WHAT TO PRODUCE:
Make an exact copy of the data below, leaving out every picture.

○ ○ ○

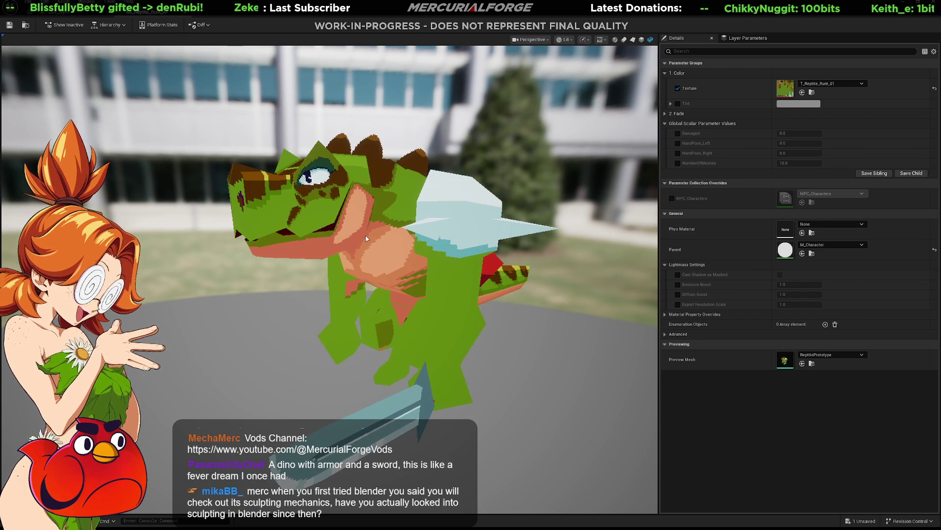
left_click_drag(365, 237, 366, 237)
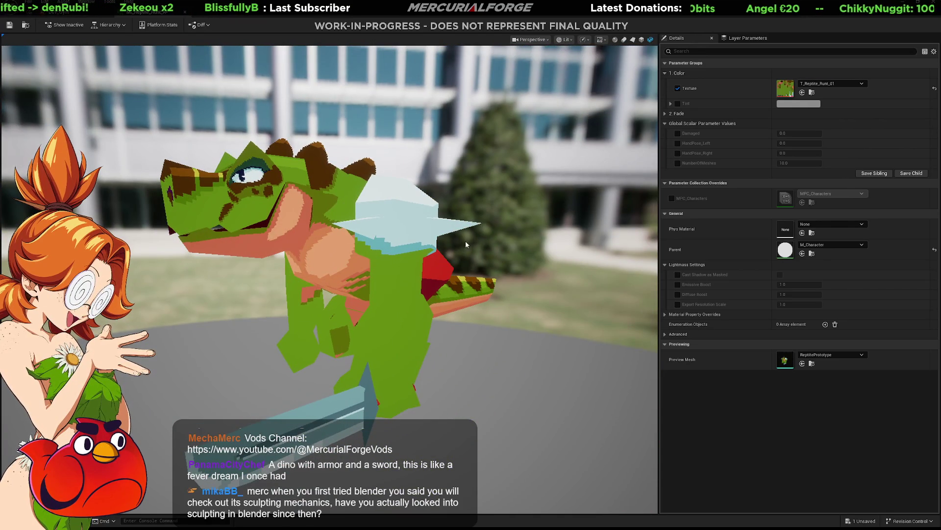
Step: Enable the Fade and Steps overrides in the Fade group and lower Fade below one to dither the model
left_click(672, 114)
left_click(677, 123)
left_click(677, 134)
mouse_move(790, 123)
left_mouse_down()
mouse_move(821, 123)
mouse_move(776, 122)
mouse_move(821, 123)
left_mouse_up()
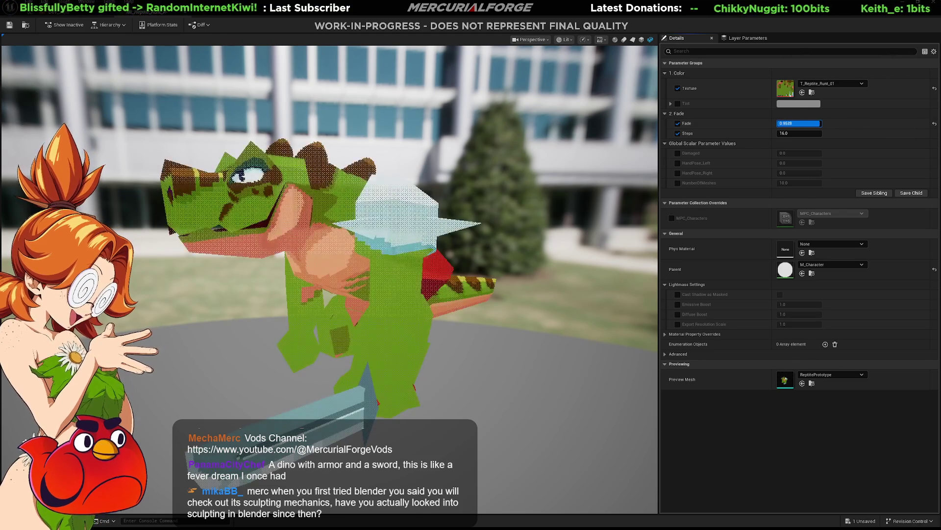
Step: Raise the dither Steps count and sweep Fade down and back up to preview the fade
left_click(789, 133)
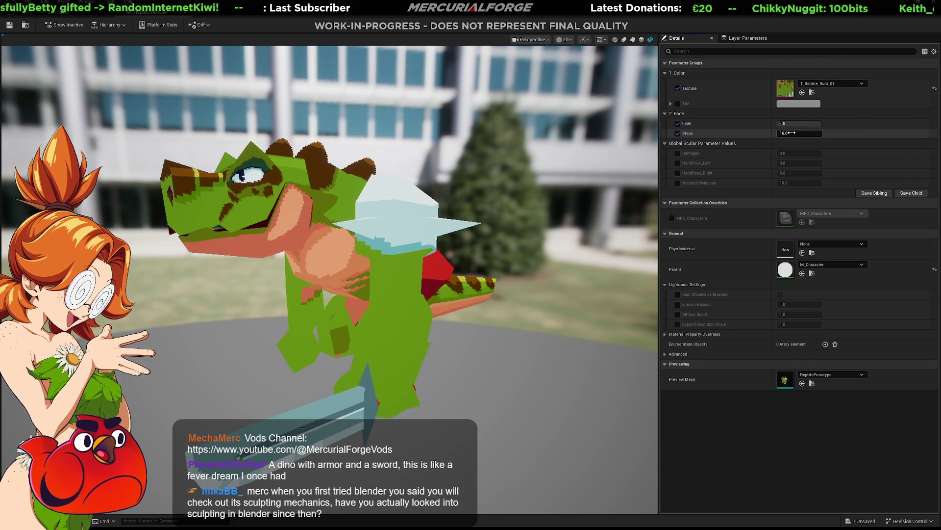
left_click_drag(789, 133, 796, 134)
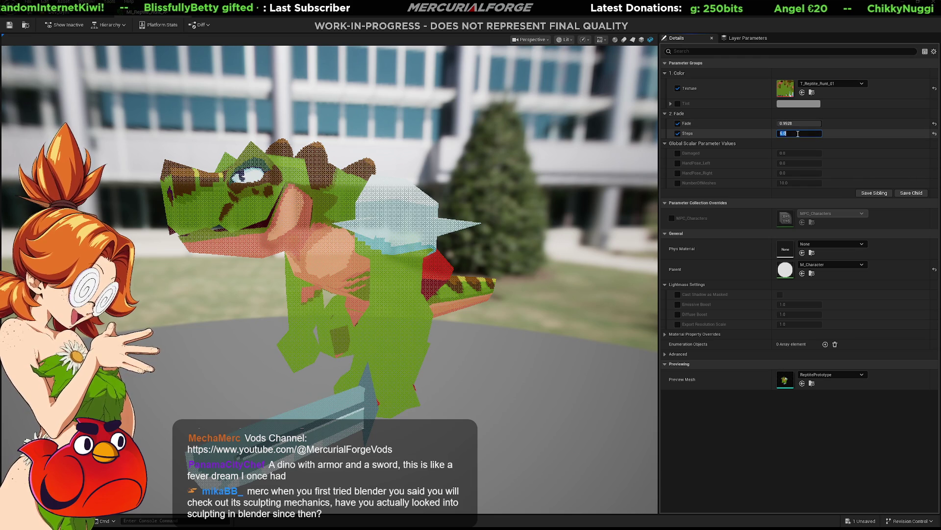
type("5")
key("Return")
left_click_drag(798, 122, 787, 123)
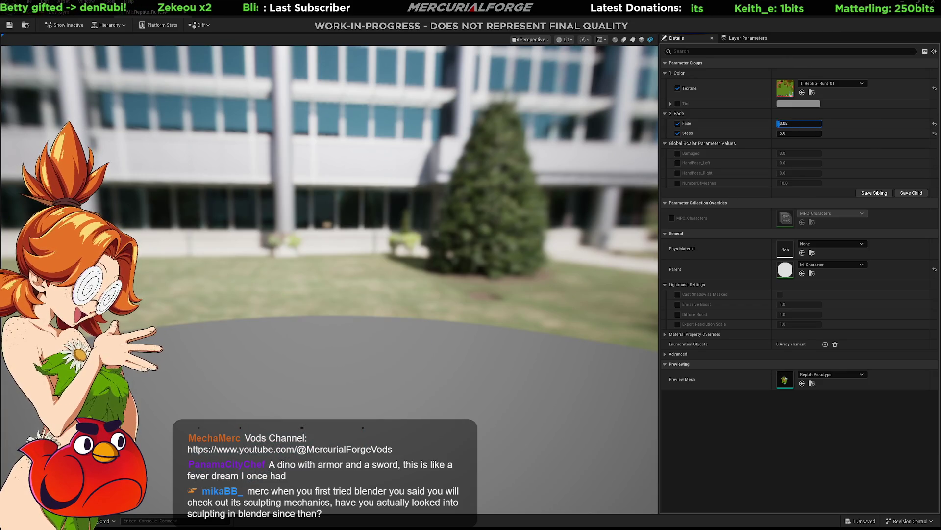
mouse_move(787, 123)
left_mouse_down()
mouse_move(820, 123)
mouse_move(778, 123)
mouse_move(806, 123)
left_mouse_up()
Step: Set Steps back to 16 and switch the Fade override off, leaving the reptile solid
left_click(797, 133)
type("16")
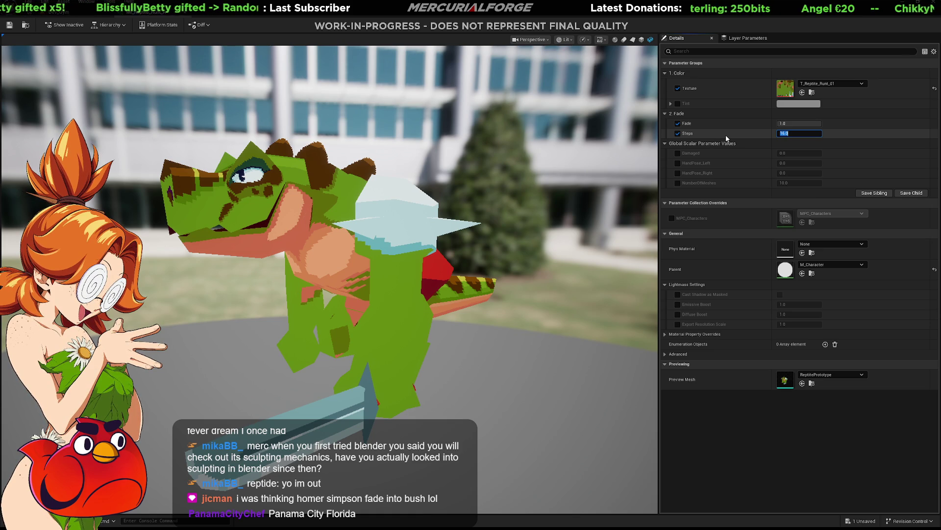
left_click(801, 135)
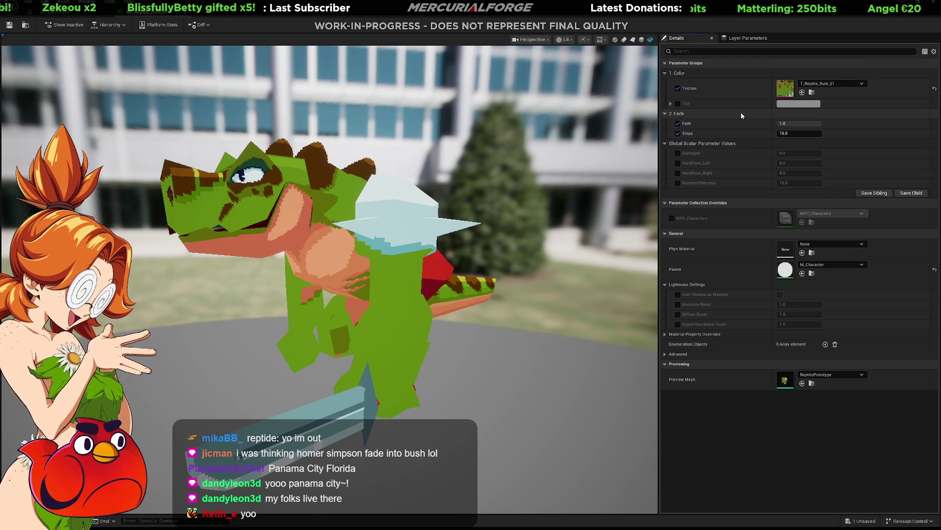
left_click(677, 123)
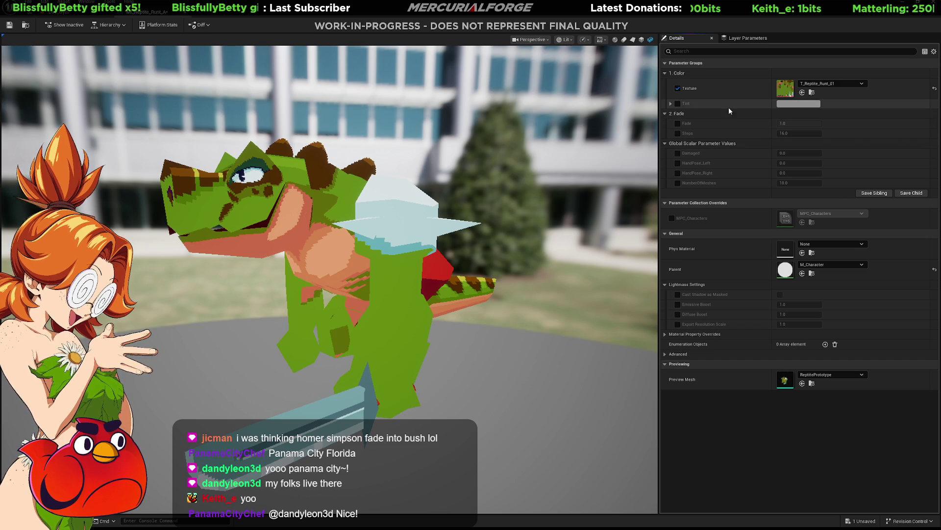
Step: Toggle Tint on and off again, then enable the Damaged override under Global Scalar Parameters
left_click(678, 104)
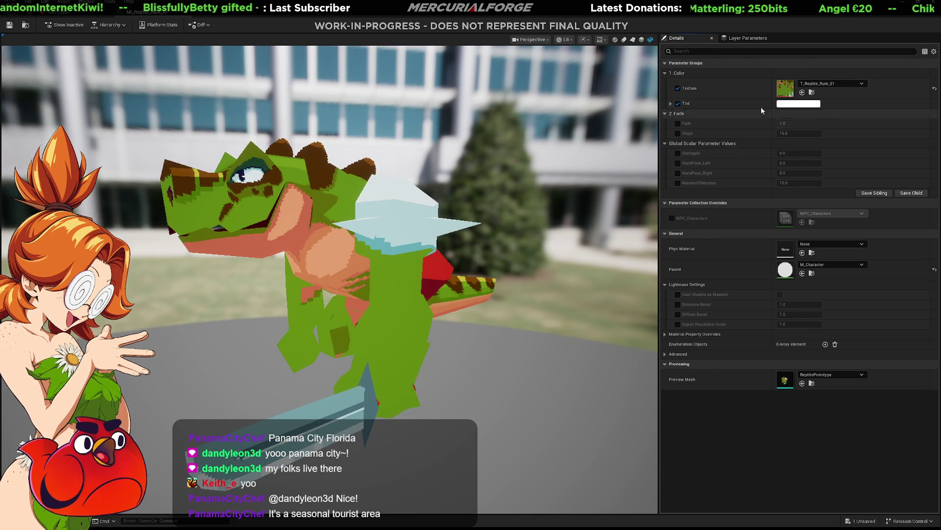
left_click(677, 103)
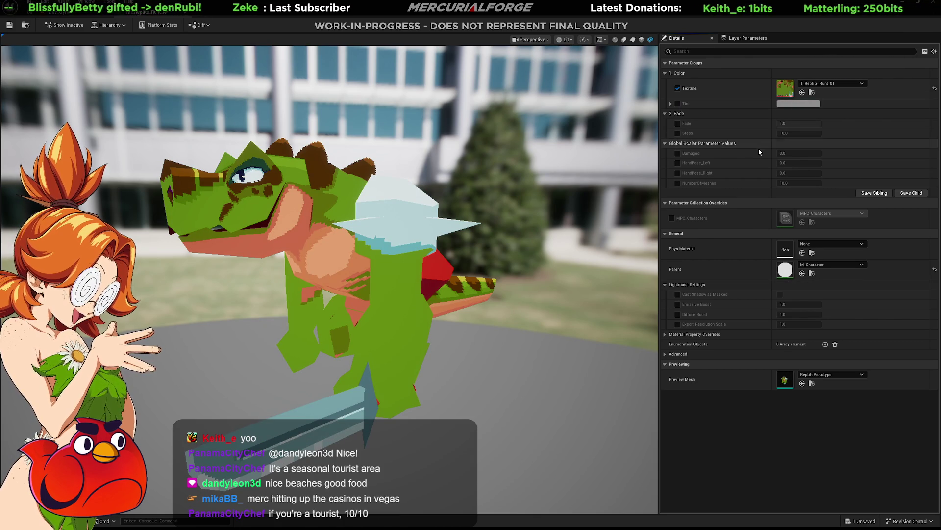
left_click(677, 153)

○ ○ ○

RESULT OF THE TASK:
left_click_drag(365, 237, 366, 237)
Step: Enable the Fade and Steps overrides in the Fade group and lower Fade below one to dither the model
left_click(672, 114)
left_click(677, 123)
left_click(677, 134)
mouse_move(790, 123)
left_mouse_down()
mouse_move(821, 123)
mouse_move(776, 122)
mouse_move(821, 123)
left_mouse_up()
Step: Raise the dither Steps count and sweep Fade down and back up to preview the fade
left_click(789, 133)
left_click_drag(789, 133, 796, 134)
type("5")
key("Return")
left_click_drag(798, 122, 787, 123)
mouse_move(787, 123)
left_mouse_down()
mouse_move(820, 123)
mouse_move(778, 123)
mouse_move(806, 123)
left_mouse_up()
Step: Set Steps back to 16 and switch the Fade override off, leaving the reptile solid
left_click(797, 133)
type("16")
left_click(801, 135)
left_click(677, 123)
Step: Toggle Tint on and off again, then enable the Damaged override under Global Scalar Parameters
left_click(678, 104)
left_click(677, 103)
left_click(677, 153)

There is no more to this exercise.